While Access-a-Ride requires people to book a trip more than 24 hours in advance, eligible passengers can now call a car on demand, just like anyone else who uses a taxi or a carpooling. Access On Demand is proving so popular with Denver paratransit riders that RTD is looking to strike a deal with Lyft in the coming months to expand the number of drivers in the program beyond Metro Taxi and Uber. However, defenders warn that for the serve to be successful, RTD will need to be alert to potential speed bumps.

“Uber drivers are not trained to deal with people with disabilities,” Lewis warned. “They are subcontractors, so RTD has no control over them.” To help alleviate these concerns, Lewis and CCDC want to add rules that require drivers to receive some type of disability sensitivity training.

According to RTD, the agency has taxi drivers under contract to cover peak hours who receive the same training as paratransit bus drivers. Regarding the on-demand service, RTD wrote in a statement to Next City: “Customers who opt to use a taxi or Uber under this service choose this alternative instead of transport adapted. As such, they participate in the same commercial on-demand service as the general public. Uber is already experimenting in a few markets with drivers receiving both additional training and certification, and how [to] provide door-to-door service rather than curb-to-curb. We can request such a solution when we extend the post-pilot service, while leaving the entire on-demand solution open. This would ensure that we maximize the number of drivers available to our customers. »

Another obstacle to Access On Demand’s success could be its own popularity. A similar pilot program run by the New York MTA became so restrictive in order to handle growing demand that people with disabilities did not even have enough trips per month to go to work five days a week, let alone access other purchases, medical and social. Needs.

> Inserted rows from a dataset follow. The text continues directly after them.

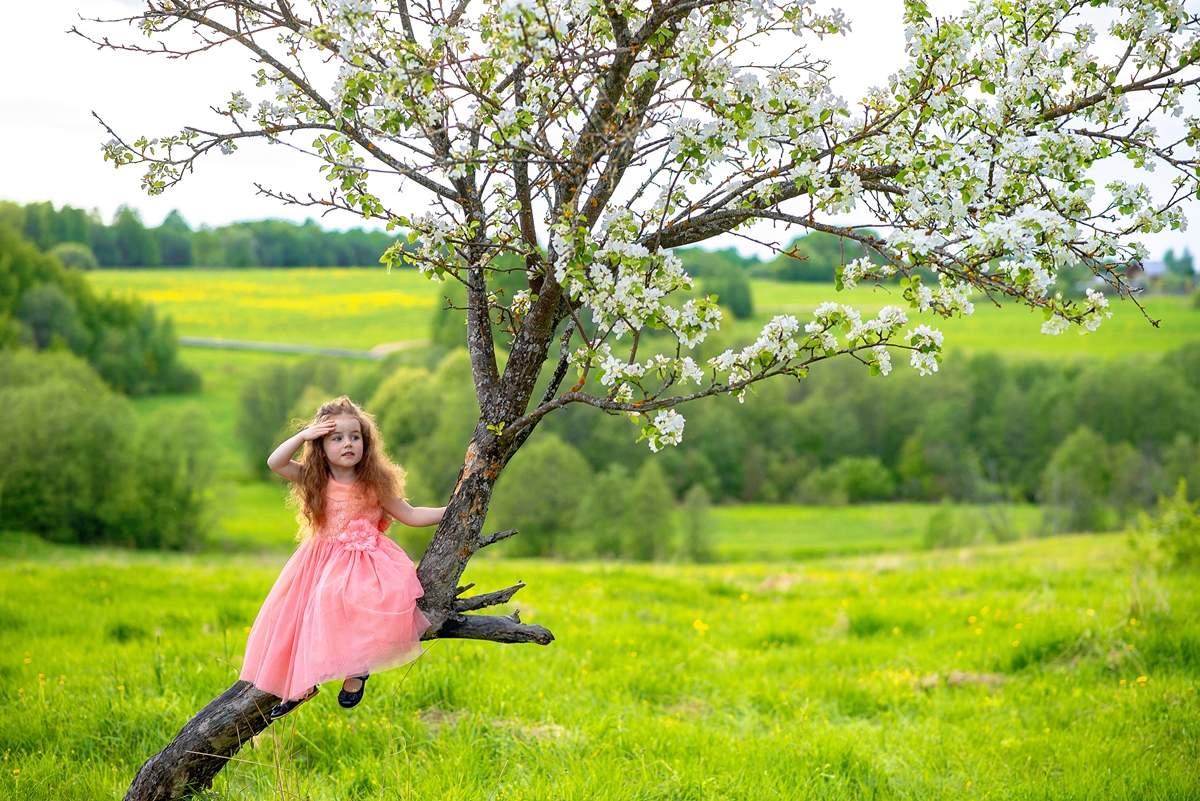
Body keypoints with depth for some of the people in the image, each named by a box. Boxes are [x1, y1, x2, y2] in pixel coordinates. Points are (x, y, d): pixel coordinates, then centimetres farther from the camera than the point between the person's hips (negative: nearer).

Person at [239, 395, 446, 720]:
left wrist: (450, 511, -4)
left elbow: (410, 515, 3)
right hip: (324, 560, 4)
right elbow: (275, 463, -7)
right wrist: (303, 435, -13)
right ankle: (302, 684, 15)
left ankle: (357, 669, -14)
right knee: (293, 613, -4)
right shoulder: (316, 482, 2)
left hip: (366, 559, -4)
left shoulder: (374, 483, -3)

“When these on-demand systems are super convenient, people want to use them all the time, and they don’t scale well,” said Anna Zivarts, director of the Disability Mobility Initiative. “Up to a quarter of people don’t know how to drive, which means these solutions need to evolve. Some people with physical disabilities need door-to-door assistance, but what really works for the rest of us is having frequent, fixed-route public transit service with sidewalks, benches and shelters.

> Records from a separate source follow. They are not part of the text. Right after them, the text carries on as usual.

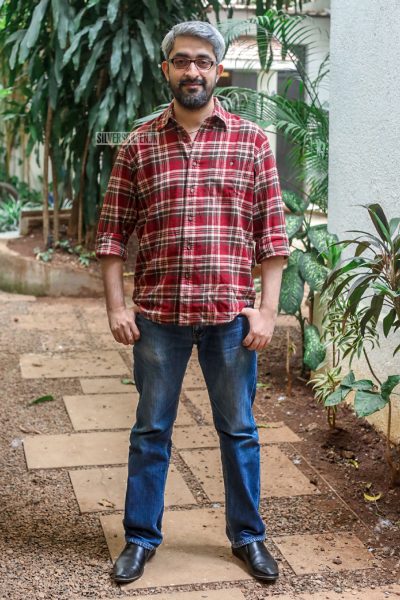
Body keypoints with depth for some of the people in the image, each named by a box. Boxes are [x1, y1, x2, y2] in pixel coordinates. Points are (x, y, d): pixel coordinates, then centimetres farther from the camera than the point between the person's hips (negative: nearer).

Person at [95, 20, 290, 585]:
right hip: (158, 314, 1)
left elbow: (272, 231, 1)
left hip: (231, 313, 0)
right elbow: (113, 230, 4)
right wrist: (115, 305, -3)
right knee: (150, 431, 11)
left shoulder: (251, 141, 2)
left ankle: (248, 535, 29)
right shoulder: (138, 146, 4)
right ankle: (141, 537, 27)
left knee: (239, 430, 11)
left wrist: (267, 309, -5)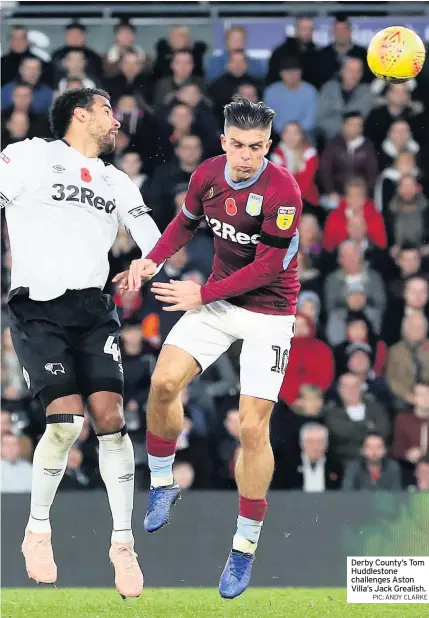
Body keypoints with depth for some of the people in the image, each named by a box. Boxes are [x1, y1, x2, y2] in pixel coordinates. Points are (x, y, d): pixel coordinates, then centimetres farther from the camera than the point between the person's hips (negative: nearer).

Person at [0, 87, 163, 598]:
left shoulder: (117, 183, 19)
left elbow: (156, 248, 18)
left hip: (92, 309, 4)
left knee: (109, 416, -10)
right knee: (66, 419, -18)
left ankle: (122, 543, -1)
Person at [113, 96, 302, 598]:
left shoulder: (282, 190, -24)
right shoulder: (208, 174, -6)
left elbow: (269, 265, -22)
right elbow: (187, 221, 13)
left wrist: (203, 294, -20)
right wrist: (153, 260, -3)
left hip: (268, 312, -5)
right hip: (218, 299, 5)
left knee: (252, 426, -9)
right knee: (163, 383, -11)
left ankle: (245, 547, 3)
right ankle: (162, 484, 14)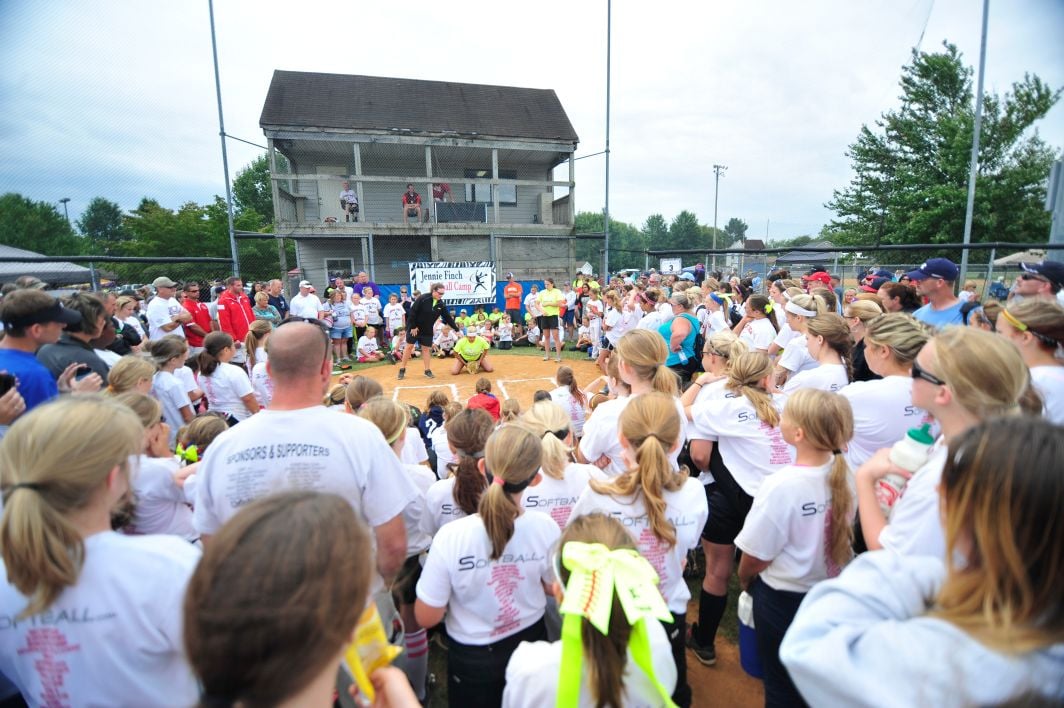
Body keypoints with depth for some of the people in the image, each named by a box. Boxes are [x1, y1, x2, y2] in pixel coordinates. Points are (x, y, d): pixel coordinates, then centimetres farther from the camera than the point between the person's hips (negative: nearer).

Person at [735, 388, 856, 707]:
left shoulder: (781, 486, -32)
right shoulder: (844, 474, -15)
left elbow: (754, 558, -21)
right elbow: (840, 533, 3)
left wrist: (744, 580, 1)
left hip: (783, 600, -5)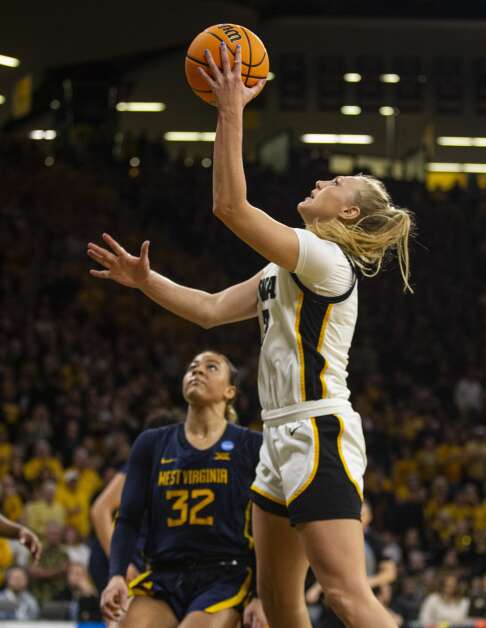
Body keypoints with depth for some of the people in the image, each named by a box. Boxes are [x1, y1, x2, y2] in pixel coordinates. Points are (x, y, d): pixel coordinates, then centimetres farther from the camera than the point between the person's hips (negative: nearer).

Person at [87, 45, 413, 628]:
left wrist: (230, 113, -17)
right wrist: (144, 280, 14)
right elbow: (212, 309, 21)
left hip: (319, 433, -10)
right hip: (284, 439, 10)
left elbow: (229, 205, -19)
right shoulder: (288, 269, 18)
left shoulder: (326, 260, -12)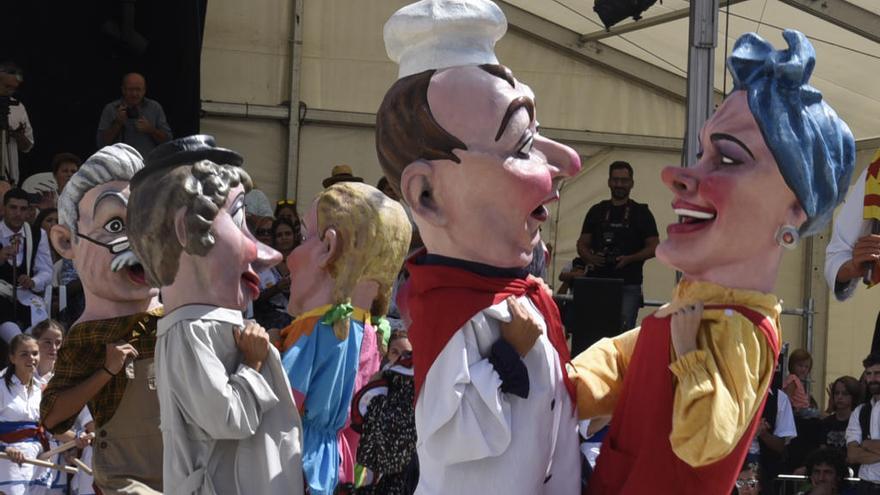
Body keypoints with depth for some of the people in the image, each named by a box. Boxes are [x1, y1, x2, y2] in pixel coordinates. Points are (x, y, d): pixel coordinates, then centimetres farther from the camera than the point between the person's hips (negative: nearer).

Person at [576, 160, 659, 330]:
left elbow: (654, 247, 2)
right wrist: (590, 257, -8)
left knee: (624, 330, -12)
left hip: (628, 286, -3)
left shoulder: (641, 213, 7)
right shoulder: (597, 211, 15)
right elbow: (582, 244, 15)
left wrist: (629, 259, -14)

RTD doesn’t seem concerned about scaling. They hope to launch an advertising campaign to promote the new service to users.

But whether people with disabilities travel using traditional paratransit service, on-demand services, or classic fixed-route transit, the biggest challenge to improving mobility for Denver’s disability community is funding. .

“The sales tax for RTD was set 30 years ago and has never increased,” Lewis explained. “It’s like taking a job and never getting a raise or a bonus, but still trying to live on that same salary from 30 years ago. You could never survive.

Wyatt Gordon was born and raised in Richmond with a master’s degree in urban planning from the University of Hawai’i at Mānoa and a bachelor’s degree in international political economy from the American University in Washington, D.C. He currently covers transportation, housing and land use for the Virginia Mercury. He also works as the policy and campaign manager for land use and transportation at the Virginia Conservation Network. Wyatt is a proud Northsider who you can find walking, biking, and busing all over town.